Red, rosy nipples - a longtime foe of decency and the public good - led AISD to begin a campaign to fire one of its most well-loved high school art teachers. Tamara Hoover, 29, was shocked when she was escorted off campus after school administrators found topless photos of her online.

Hoover maintains that the photographs, taken and posted on Flickr.com by her partner, Celesta Danger, were in good taste. She describes them as having "high artistic merit," both in their subject and composition, and absolutely refutes any charges of pornography. But what Hoover took to be an artist expression of the "human spirit," campus officials found to be a threat to the welfare of their students, and subsequently dismissed the teacher.

Given the nature of the photographs and the fact that they were displayed on a Web site unaffiliated with the school, the district's actions seem to be little more than a vestige of Victorian prudery. It's no surprise, however, that administrators would take such a stance - schools in this country have long been in the business of legislating morality. From "separate-but-equal" facilities, to abstinence-only education, to moments of silence, schools have traditionally served a dual role as the mouthpiece of majority opinion on issues of moral concern.
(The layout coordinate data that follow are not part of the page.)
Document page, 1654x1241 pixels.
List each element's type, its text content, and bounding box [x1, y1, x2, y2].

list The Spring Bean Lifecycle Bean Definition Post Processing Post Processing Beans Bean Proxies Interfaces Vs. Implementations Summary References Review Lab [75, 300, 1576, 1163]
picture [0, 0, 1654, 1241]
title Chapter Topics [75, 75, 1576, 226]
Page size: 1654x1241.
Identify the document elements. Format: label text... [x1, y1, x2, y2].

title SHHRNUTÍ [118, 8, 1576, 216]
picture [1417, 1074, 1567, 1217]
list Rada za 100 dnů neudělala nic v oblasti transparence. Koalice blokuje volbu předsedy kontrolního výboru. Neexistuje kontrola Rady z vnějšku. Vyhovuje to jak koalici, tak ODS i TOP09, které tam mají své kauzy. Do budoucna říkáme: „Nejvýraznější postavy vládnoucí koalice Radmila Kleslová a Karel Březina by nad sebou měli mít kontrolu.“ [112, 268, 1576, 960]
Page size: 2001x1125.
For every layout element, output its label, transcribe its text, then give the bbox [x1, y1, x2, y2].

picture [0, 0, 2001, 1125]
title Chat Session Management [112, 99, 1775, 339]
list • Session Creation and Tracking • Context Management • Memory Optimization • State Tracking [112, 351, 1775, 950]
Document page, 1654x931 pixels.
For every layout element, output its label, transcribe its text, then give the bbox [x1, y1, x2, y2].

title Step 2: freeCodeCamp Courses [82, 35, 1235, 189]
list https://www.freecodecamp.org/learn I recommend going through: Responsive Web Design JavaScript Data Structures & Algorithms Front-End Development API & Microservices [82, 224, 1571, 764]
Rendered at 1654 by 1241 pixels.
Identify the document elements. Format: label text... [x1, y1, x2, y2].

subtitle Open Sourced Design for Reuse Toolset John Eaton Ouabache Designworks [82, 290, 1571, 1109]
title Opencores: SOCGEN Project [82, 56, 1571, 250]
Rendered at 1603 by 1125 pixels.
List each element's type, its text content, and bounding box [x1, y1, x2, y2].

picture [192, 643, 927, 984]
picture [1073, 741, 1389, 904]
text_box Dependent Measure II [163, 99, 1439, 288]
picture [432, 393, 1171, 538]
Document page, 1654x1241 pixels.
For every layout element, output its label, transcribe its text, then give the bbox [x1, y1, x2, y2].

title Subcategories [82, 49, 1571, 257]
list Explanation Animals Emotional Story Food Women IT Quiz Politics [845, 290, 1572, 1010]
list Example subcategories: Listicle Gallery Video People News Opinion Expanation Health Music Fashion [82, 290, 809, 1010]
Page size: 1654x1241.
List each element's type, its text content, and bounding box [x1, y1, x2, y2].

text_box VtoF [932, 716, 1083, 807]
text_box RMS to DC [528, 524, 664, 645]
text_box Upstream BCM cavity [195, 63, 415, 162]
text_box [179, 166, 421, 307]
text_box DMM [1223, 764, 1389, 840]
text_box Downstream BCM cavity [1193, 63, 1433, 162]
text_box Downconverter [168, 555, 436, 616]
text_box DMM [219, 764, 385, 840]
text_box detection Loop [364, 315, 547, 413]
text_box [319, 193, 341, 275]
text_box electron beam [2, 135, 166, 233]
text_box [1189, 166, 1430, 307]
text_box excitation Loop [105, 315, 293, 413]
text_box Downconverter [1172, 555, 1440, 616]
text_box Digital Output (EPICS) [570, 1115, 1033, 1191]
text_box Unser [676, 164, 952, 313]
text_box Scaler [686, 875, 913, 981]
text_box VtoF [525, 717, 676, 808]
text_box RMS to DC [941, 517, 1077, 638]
But when the public perception of what is right changes faster than a person can say "areola," it's time to consider whether school districts' time and resources might not be better spent on, say, teaching. Twenty years from now, bare breasts might be as common a sight as bikinis and miniskirts are today, and historians will look back at today's puritanical critique of toplessness and chuckle. The dismissal of Tamara Hoover will be seen as a regrettable concession to conservatism, and the case will be recognized for what it is: the sacrifice of an extraordinary teacher in a time when young people are more in need of strong educators than ever before.

By all accounts, Tamara Hoover was an excellent instructor and will be a great loss to her school. She is clearly passionate about her subject and devoted to her students; as a teacher, she used her own money to pay for her class to enter competitions and rummaged through junkyards looking for extra art supplies. Her students have banded together to raise funds for her legal fees leading up to her appeal of the district's decision - Hoover hopes to be able to return to the school in the fall.

When it comes time to consider her case, AISD officials are welcome to cluck quietly to themselves that real artists don't pose nude (try telling that to Josephine Baker, Marilyn Monroe or Georgia O'Keefe). After all, the debate over the definition of art is as healthy as it is long-standing. But they should not let their antiquated sense of decency deprive their students of a superior educator.